Bedhaya Ketawang

PENARIBedhaya Ketawang dalam tradisi istana Jawa selalu dipilih dari para abdi bedhaya yang terbaik dan masih perawan. Keperawanan dalam ritual-ritual kraton merupakan suatu simbol kesucian. Bedhaya Ketawang sendiri merupakan tarian sakral yang khusus dipagelarkan pada hari jumeneng dan peringatan jumenengan raja Kasunanan Surakarta. Kostum para penari bedhaya ini merupakan kostum lengkap paes ageng yang dikenakan para pengantin putri raja sesuai dengan budaya kraton.

Dalam fungsi dan tingkat kesakralan, Bedhaya Ketawang terbilang “bersaudara kembar” dengan Bedhaya Semang di Kasultanan Yogyakarta. Hanya saja, jika Bedhaya Ketawang ditarikan sembilan penari perempuan, maka Bedhaya Semang ditarikan oleh 9 penari laki-laki. Bedhaya Semang adalah ciptaan Sultan Hamengkubuwana I sebagai salinan dari  Bedhaya Ketawang. Ini merupakan dampak dari Perjanjian Giyanti pada 1755 yang membagi dua  Mataram menjadi Surakarta dan Yogyakarta.

INFORMASI YANG TERSEDIA:

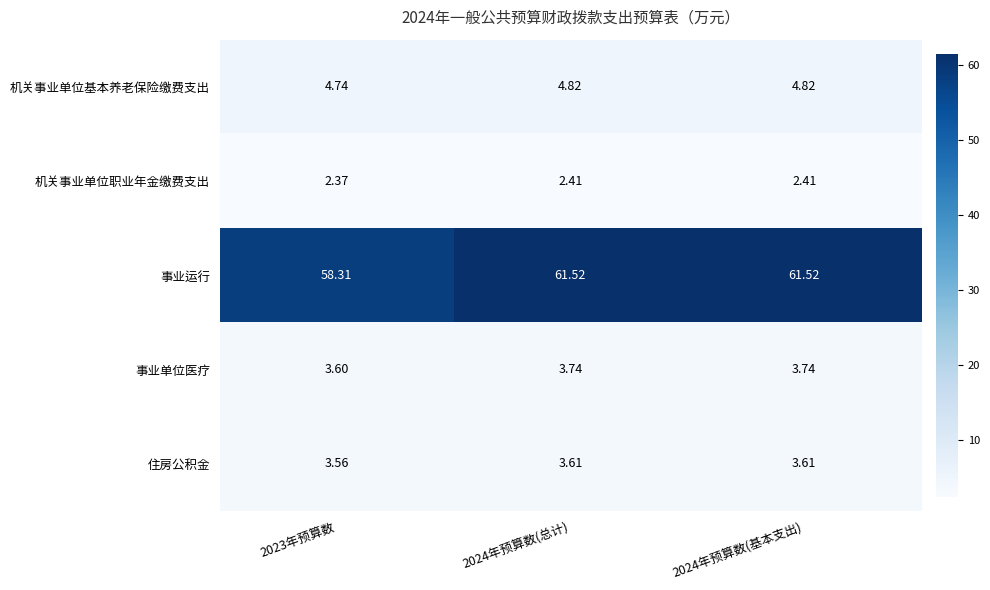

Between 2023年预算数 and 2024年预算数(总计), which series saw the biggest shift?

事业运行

---

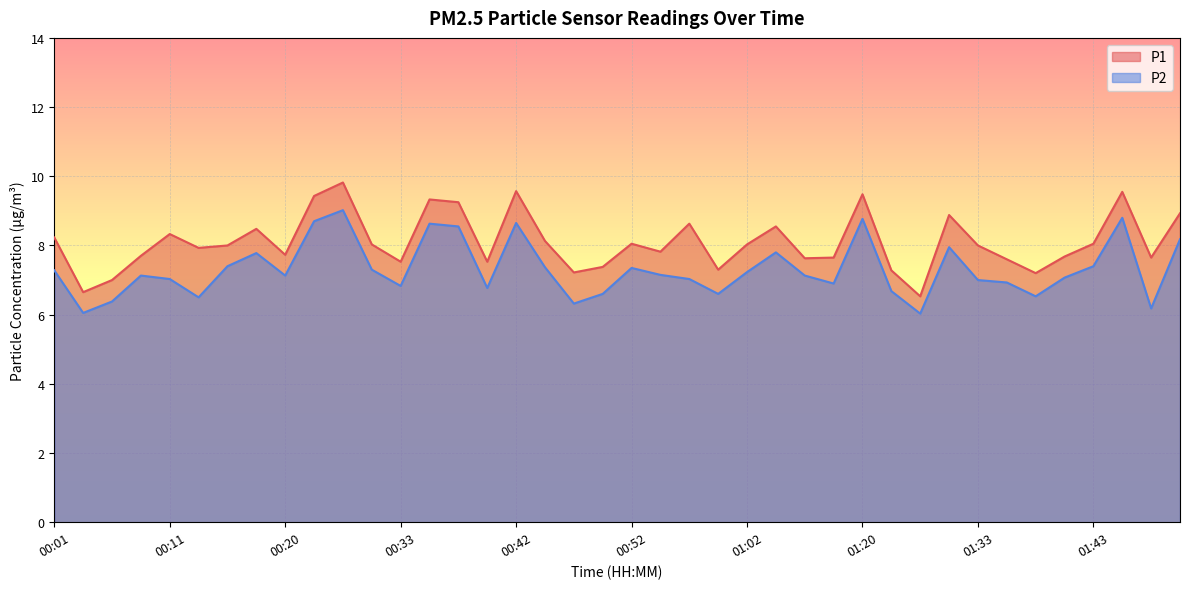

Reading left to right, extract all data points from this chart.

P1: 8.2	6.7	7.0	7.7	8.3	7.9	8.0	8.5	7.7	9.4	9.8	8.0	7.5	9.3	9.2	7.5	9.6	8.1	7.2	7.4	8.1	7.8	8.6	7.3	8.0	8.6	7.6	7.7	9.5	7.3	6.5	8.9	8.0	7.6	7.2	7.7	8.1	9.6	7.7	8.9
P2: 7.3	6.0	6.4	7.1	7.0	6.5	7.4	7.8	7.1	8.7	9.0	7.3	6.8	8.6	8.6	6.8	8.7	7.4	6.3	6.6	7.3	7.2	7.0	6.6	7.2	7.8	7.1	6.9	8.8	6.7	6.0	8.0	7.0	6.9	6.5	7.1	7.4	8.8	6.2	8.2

...

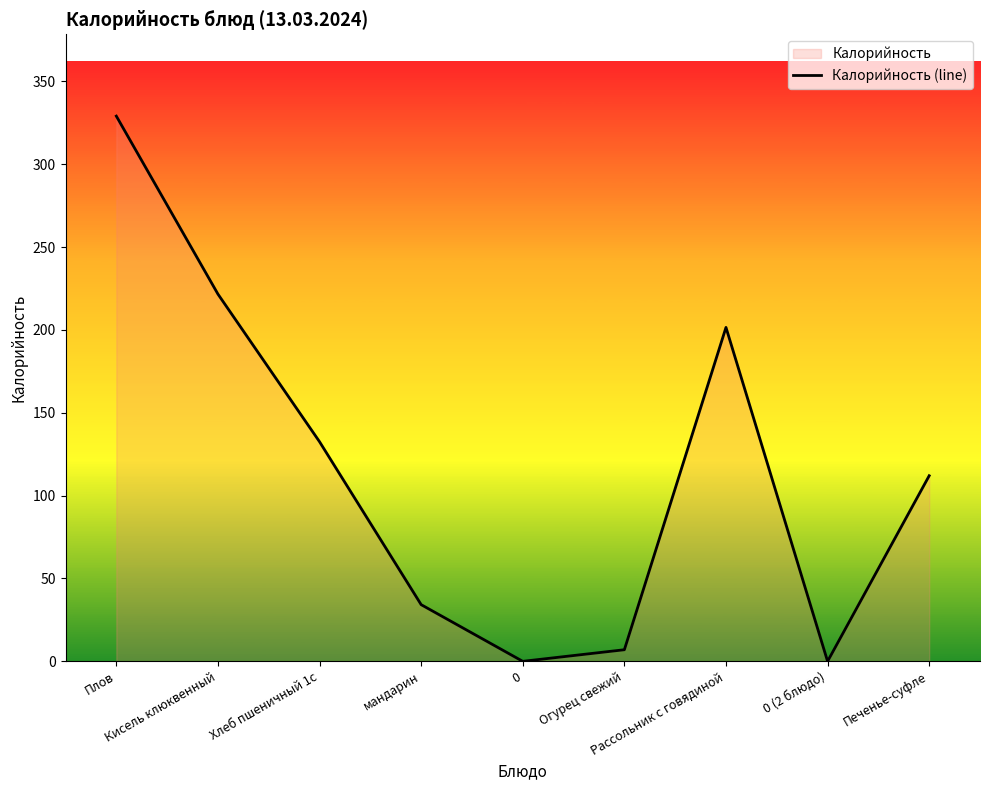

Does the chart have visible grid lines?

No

TUGAS YANG DIBERIKAN 1: Kutip setiap baris entri yang memuat kata "chart", dengan memperhatikan perbedaan huruf besar dan huruf kecil.
TUGAS YANG DIBERIKAN 2: Lanjutkan teks tentang tari Bedhaya Ketawang, dimulai tepat sesudah kalimat terakhirnya.
Teks dan entri yang disajikan tidak memiliki hubungan satu sama lain.

KOLOM JAWABAN 1:
Reading left to right, extract all data points from this chart.
Does the chart have visible grid lines?

KOLOM JAWABAN 2:
Induk Semua Tari
Dalam masyarakat Jawa, Bedhaya Ketawang dianggap sebagai tari sakral pusaka kraton yang menjadi induk bagi tari-tari bedhaya selanjutnya, bahkan tari-tarian lainya, sejak era Mataram Islam sampai dengan sekarang.

Bedhaya Ketawang melambangkan perlindungan Gusti Kanjeng Ratu Kidul, penguasa Laut Selatan, kepada Kerajaan Mataram. Pasalnya, secara turun temurun berkembang suatu keyakinan bahwa Bedhaya Ketawang adalah tari yang diciptakan oleh Gusti Kanjeng Ratu Kidul, sang penguasa Laut Selatan. Panembahan Senopati, raja pertama Mataram Islam, konon belajar tentang tata gerak Bedhaya Ketawang langsung kepada Ratu Kidul dalam pertemuan keduanya di Istana Ratu Kidul di Laut Selatan. Setelah itu, Ratu Kidul konon hadir ke Kraton Mataram setiap hari selama tiga bulan penuh untuk melatih para abdi bedhaya. Selanjutnya, dipercaya juga bahwa Ratu Kidul selalu hadir pada setiap Selasa Kliwon untuk melihat penampilan karya tari ciptaannya. Selasa Kliwon selanjutnya dikenal dengan nama anggara kasih, hari sakral pertemuan antara raja Mataram dengan GKR Kidul.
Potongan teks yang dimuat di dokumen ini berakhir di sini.